Acharyulu has set a deadline of November 16 for the RBI Governor Urjit Patel to comply with his order and furnish the information about those owing Rs 1,000 crore or more to the banks. Now, the Supreme Court itself did not fully appreciate the downsize of naming those owing big money to the banks. One, naming them might harm their interests in case their businesses are running and engaged in repayment of the loans since their associates and customers might lose further confidence in their credit worthiness.

In such a situation, even those businesses which are trying to get back on their feet in order to clear their debt might suffer a huge blow, an outcome that would scupper whatever little chance there might be of the banks recovering their funds. Two, not all borrowers are willful defaulters.

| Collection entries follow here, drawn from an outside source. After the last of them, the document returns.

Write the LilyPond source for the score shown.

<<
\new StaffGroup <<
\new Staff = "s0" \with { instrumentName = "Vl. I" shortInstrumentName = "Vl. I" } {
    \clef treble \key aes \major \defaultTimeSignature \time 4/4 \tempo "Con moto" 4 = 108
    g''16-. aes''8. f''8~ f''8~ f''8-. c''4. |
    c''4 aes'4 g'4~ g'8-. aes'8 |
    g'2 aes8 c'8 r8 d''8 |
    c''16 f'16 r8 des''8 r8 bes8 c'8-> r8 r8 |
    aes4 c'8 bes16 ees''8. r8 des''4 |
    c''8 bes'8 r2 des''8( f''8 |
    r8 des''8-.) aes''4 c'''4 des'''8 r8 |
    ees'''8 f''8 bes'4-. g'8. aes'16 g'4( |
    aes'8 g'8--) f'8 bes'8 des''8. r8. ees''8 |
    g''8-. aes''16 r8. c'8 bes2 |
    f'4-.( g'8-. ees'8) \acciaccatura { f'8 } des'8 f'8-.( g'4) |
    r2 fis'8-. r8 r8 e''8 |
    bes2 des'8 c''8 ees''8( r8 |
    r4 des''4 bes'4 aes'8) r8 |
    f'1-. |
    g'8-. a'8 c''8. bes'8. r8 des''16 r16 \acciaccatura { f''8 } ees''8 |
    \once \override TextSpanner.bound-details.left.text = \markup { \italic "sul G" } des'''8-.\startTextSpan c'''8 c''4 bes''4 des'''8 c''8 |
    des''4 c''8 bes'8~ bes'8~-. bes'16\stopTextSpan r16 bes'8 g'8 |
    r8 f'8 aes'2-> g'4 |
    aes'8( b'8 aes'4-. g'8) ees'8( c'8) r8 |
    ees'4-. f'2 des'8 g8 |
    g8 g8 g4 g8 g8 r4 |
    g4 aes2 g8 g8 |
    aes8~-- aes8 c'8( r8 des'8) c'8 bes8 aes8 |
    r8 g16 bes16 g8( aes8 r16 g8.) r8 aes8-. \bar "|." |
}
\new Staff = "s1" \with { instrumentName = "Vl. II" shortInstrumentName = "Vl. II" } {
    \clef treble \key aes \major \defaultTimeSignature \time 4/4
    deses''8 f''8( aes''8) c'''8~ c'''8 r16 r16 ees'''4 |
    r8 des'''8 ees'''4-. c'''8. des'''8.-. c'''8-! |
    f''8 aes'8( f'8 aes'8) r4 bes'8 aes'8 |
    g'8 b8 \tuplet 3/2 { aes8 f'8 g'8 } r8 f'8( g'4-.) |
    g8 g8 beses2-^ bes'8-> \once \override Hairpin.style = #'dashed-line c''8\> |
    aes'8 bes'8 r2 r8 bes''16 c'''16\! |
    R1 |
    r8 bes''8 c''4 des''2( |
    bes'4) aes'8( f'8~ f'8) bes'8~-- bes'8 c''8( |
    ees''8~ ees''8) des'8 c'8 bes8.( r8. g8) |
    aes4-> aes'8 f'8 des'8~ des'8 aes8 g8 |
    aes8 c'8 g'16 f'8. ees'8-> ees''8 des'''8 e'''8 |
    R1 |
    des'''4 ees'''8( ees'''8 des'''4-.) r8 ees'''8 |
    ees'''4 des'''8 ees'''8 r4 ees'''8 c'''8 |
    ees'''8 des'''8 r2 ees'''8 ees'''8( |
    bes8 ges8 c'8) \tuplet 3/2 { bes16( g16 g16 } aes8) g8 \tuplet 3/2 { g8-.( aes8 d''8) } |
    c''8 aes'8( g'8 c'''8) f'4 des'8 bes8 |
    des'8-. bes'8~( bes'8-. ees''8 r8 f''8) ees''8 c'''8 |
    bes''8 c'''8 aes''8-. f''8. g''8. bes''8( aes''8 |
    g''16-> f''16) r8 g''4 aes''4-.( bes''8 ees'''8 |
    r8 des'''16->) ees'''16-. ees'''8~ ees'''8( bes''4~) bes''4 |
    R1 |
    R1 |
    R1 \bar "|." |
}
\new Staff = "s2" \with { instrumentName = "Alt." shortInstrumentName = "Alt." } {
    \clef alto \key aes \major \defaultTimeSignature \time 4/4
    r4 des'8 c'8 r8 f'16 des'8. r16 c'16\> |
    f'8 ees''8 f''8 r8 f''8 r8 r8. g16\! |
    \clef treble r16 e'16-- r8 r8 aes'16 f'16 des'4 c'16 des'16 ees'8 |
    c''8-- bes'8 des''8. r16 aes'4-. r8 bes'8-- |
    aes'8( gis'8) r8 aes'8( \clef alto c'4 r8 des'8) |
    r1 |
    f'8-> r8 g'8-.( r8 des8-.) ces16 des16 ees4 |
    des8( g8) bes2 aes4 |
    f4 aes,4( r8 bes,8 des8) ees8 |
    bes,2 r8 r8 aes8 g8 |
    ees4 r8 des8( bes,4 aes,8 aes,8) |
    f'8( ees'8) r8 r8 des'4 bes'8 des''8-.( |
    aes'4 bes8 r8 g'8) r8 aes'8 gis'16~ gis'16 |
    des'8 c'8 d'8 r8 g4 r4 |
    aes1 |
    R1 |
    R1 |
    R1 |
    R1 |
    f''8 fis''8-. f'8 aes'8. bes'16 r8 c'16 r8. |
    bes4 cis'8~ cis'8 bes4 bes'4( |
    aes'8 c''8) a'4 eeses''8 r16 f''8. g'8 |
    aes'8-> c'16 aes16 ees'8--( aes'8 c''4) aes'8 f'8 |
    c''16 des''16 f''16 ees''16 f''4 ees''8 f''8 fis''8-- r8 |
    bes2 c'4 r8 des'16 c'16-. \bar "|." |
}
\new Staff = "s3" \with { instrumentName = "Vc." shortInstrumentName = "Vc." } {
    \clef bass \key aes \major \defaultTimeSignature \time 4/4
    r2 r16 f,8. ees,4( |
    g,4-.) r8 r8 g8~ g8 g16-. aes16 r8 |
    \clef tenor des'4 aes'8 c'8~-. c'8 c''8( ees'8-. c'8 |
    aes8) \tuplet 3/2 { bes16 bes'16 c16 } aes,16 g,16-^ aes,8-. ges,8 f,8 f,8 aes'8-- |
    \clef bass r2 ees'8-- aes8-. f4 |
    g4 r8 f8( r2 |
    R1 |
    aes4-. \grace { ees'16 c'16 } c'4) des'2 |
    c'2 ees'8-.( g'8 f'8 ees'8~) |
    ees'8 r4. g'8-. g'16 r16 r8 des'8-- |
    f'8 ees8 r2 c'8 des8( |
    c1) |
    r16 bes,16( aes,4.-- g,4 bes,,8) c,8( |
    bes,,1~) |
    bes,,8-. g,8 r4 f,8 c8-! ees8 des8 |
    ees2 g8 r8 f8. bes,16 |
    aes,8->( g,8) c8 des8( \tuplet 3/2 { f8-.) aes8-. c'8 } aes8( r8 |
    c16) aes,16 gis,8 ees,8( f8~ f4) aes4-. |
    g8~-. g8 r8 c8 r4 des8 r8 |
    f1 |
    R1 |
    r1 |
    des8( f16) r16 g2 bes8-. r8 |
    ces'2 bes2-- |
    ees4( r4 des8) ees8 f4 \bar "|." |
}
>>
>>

Quite a few are victims of the adverse business cycle and might be waiting for the tide to turn for them to pay off the debt to the banks. Yes, there is yet another category of borrowers who having siphoned off funds into private accounts need to be dealt with sternly.

The banking regulator is already engaged in proceeding against these willful defaulters, forcing them to sell their assets so that the lending institutions can recover their loans, if not all of it at least as much as is possible under the circumstances. Sitting on his high perch, Acharyulu has not even spared the Finance Ministry, ticking it off for not explaining the action taken or contemplated for recovering bad loans from willful defaulters.

If only Acharyulu cared to follow the financial news he would realise that the ordinary people are already well aware of the strenuous efforts being made to recover money from willful defaulters. A number of marquee names in the world of business and industry have been forced to sell their assets under distress to ensure that they pay up their loans to the banks. Proceedings under the bankruptcy and insolvency law have been launched against quite a few defaulters.

For the first time in free India, businessmen are being made to pay up or else face sternest possible punishment in sharp contrast to the practice hitherto when the defaulters were able to evergreen their loans in collusion with the incumbent authorities or using the same route were able to get these completely written off. Acharyulu would have not flexed his ‘CIC muscle’ had he cared to appreciate the factors why it is bad for the recovery of bank loans if the borrowers’ names are made public.

Naming and shaming them would not serve any public purpose but it would certainly lower the chances of the banks recovering their loans. Yes, the Supreme Court is not infallible, though it is final. The RBI ought to have gone back to the apex court and asked for the order to be revised given that its implementation would harm the public interest.